Data:
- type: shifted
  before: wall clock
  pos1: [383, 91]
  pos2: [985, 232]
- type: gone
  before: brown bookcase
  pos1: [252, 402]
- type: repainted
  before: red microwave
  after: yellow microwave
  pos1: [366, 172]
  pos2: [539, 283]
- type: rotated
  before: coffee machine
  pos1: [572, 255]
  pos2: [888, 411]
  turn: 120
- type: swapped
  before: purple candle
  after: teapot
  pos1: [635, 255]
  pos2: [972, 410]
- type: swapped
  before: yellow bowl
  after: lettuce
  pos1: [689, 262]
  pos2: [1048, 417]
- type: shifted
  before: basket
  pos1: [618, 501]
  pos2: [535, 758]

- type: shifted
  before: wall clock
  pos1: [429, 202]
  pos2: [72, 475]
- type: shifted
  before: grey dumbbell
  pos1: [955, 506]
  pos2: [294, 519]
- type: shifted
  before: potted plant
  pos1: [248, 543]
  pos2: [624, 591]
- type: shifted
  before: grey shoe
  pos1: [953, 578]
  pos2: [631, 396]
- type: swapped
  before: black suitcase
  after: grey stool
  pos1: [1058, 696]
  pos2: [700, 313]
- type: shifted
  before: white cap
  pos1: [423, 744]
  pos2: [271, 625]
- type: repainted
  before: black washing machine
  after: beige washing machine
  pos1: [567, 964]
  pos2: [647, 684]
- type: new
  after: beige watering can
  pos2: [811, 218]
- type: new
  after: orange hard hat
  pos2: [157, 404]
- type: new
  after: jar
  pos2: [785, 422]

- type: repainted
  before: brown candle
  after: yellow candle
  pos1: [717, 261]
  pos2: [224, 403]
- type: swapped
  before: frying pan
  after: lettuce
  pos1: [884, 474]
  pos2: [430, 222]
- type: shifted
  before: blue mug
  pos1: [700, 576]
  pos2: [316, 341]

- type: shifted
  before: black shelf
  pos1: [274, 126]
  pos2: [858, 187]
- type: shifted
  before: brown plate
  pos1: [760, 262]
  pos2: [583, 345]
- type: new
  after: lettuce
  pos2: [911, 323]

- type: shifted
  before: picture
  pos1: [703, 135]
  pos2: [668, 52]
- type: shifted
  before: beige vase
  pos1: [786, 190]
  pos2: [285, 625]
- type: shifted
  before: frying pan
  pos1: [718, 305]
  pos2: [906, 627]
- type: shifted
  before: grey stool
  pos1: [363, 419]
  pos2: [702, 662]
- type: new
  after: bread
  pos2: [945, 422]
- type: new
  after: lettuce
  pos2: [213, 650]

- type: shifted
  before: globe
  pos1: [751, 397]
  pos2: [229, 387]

Work to be completed: Begin at the line containing "pos2: [888, 411]" and reproduce every line through the last one in the records above, exactly.

Written response:
  pos2: [888, 411]
  turn: 120
- type: swapped
  before: purple candle
  after: teapot
  pos1: [635, 255]
  pos2: [972, 410]
- type: swapped
  before: yellow bowl
  after: lettuce
  pos1: [689, 262]
  pos2: [1048, 417]
- type: shifted
  before: basket
  pos1: [618, 501]
  pos2: [535, 758]

- type: shifted
  before: wall clock
  pos1: [429, 202]
  pos2: [72, 475]
- type: shifted
  before: grey dumbbell
  pos1: [955, 506]
  pos2: [294, 519]
- type: shifted
  before: potted plant
  pos1: [248, 543]
  pos2: [624, 591]
- type: shifted
  before: grey shoe
  pos1: [953, 578]
  pos2: [631, 396]
- type: swapped
  before: black suitcase
  after: grey stool
  pos1: [1058, 696]
  pos2: [700, 313]
- type: shifted
  before: white cap
  pos1: [423, 744]
  pos2: [271, 625]
- type: repainted
  before: black washing machine
  after: beige washing machine
  pos1: [567, 964]
  pos2: [647, 684]
- type: new
  after: beige watering can
  pos2: [811, 218]
- type: new
  after: orange hard hat
  pos2: [157, 404]
- type: new
  after: jar
  pos2: [785, 422]

- type: repainted
  before: brown candle
  after: yellow candle
  pos1: [717, 261]
  pos2: [224, 403]
- type: swapped
  before: frying pan
  after: lettuce
  pos1: [884, 474]
  pos2: [430, 222]
- type: shifted
  before: blue mug
  pos1: [700, 576]
  pos2: [316, 341]

- type: shifted
  before: black shelf
  pos1: [274, 126]
  pos2: [858, 187]
- type: shifted
  before: brown plate
  pos1: [760, 262]
  pos2: [583, 345]
- type: new
  after: lettuce
  pos2: [911, 323]

- type: shifted
  before: picture
  pos1: [703, 135]
  pos2: [668, 52]
- type: shifted
  before: beige vase
  pos1: [786, 190]
  pos2: [285, 625]
- type: shifted
  before: frying pan
  pos1: [718, 305]
  pos2: [906, 627]
- type: shifted
  before: grey stool
  pos1: [363, 419]
  pos2: [702, 662]
- type: new
  after: bread
  pos2: [945, 422]
- type: new
  after: lettuce
  pos2: [213, 650]

- type: shifted
  before: globe
  pos1: [751, 397]
  pos2: [229, 387]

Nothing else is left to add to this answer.